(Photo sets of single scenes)
#####
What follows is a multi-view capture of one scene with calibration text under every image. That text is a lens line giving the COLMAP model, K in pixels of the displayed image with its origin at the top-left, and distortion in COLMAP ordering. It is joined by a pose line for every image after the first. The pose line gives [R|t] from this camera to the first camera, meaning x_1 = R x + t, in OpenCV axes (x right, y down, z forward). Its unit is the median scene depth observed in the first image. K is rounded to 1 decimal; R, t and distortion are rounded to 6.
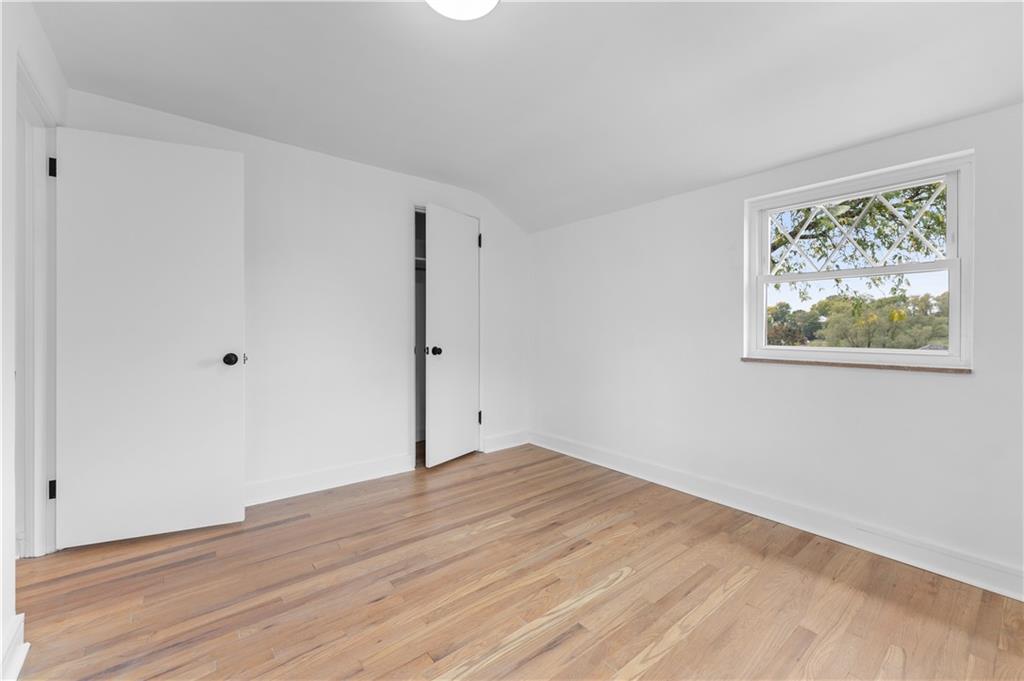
lens RADIAL K [[413.9, 0, 511.4], [0, 413.9, 334.9], [0, 0, 1]] dist [0.000973, 0.000115]
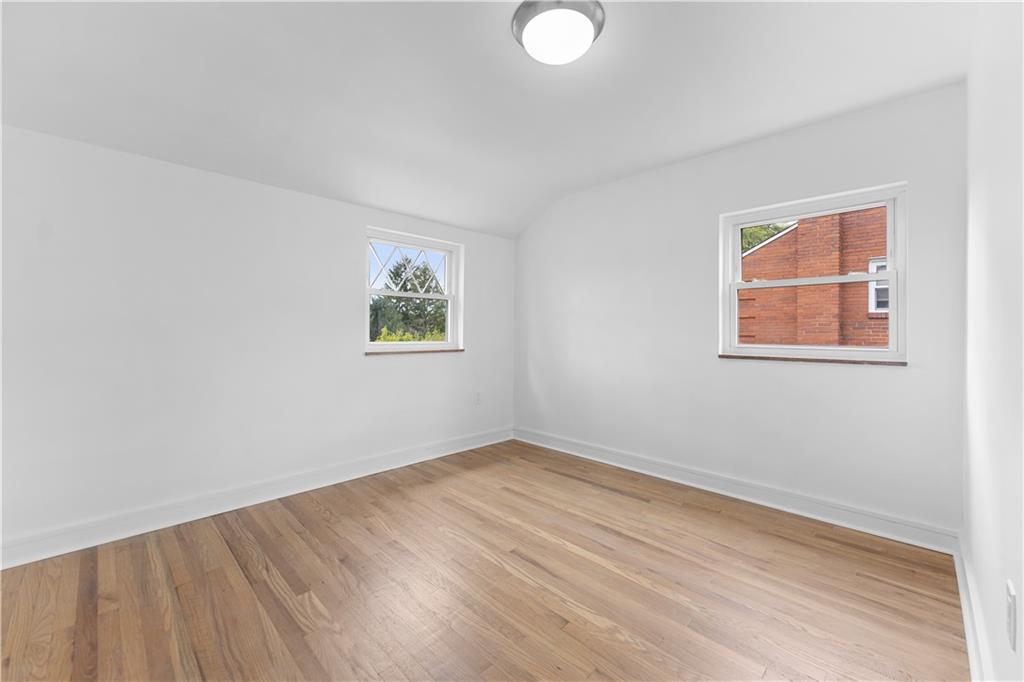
lens RADIAL K [[413.9, 0, 511.4], [0, 413.9, 335.4], [0, 0, 1]] dist [0.000973, 0.000115]
pose [[-0.106792, -0.011570, 0.994214, -0.797130], [0.006551, 0.999902, 0.012340, -0.006312], [-0.994260, 0.007831, -0.106706, 0.787358]]
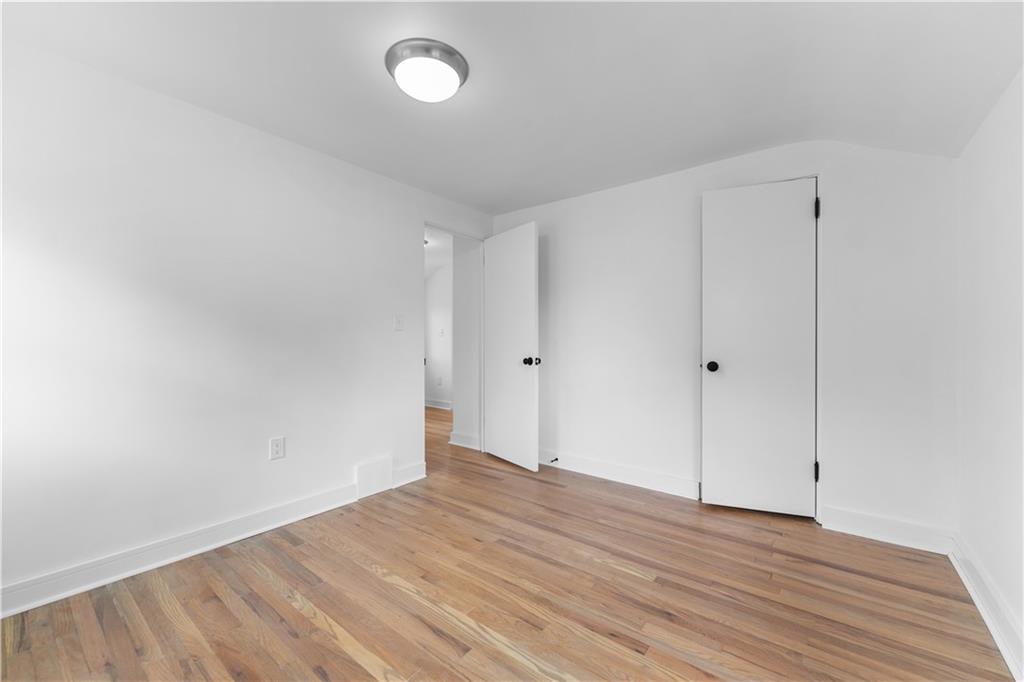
lens RADIAL K [[413.9, 0, 511.4], [0, 413.9, 335.4], [0, 0, 1]] dist [0.000973, 0.000115]
pose [[0.217587, -0.015085, -0.975924, 0.781156], [-0.009286, 0.999803, -0.017525, -0.004229], [0.975997, 0.012875, 0.217404, 0.610143]]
#####
**TASK PROMPT**
Once the pictures are dropped, repeat the data above exactly.

**SOLUTION FOR THIS PROBLEM**
What follows is a multi-view capture of one scene with calibration text under every image. That text is a lens line giving the COLMAP model, K in pixels of the displayed image with its origin at the top-left, and distortion in COLMAP ordering. It is joined by a pose line for every image after the first. The pose line gives [R|t] from this camera to the first camera, meaning x_1 = R x + t, in OpenCV axes (x right, y down, z forward). Its unit is the median scene depth observed in the first image. K is rounded to 1 decimal; R, t and distortion are rounded to 6.
lens RADIAL K [[413.9, 0, 511.4], [0, 413.9, 334.9], [0, 0, 1]] dist [0.000973, 0.000115]
lens RADIAL K [[413.9, 0, 511.4], [0, 413.9, 335.4], [0, 0, 1]] dist [0.000973, 0.000115]
pose [[-0.106792, -0.011570, 0.994214, -0.797130], [0.006551, 0.999902, 0.012340, -0.006312], [-0.994260, 0.007831, -0.106706, 0.787358]]
lens RADIAL K [[413.9, 0, 511.4], [0, 413.9, 335.4], [0, 0, 1]] dist [0.000973, 0.000115]
pose [[0.217587, -0.015085, -0.975924, 0.781156], [-0.009286, 0.999803, -0.017525, -0.004229], [0.975997, 0.012875, 0.217404, 0.610143]]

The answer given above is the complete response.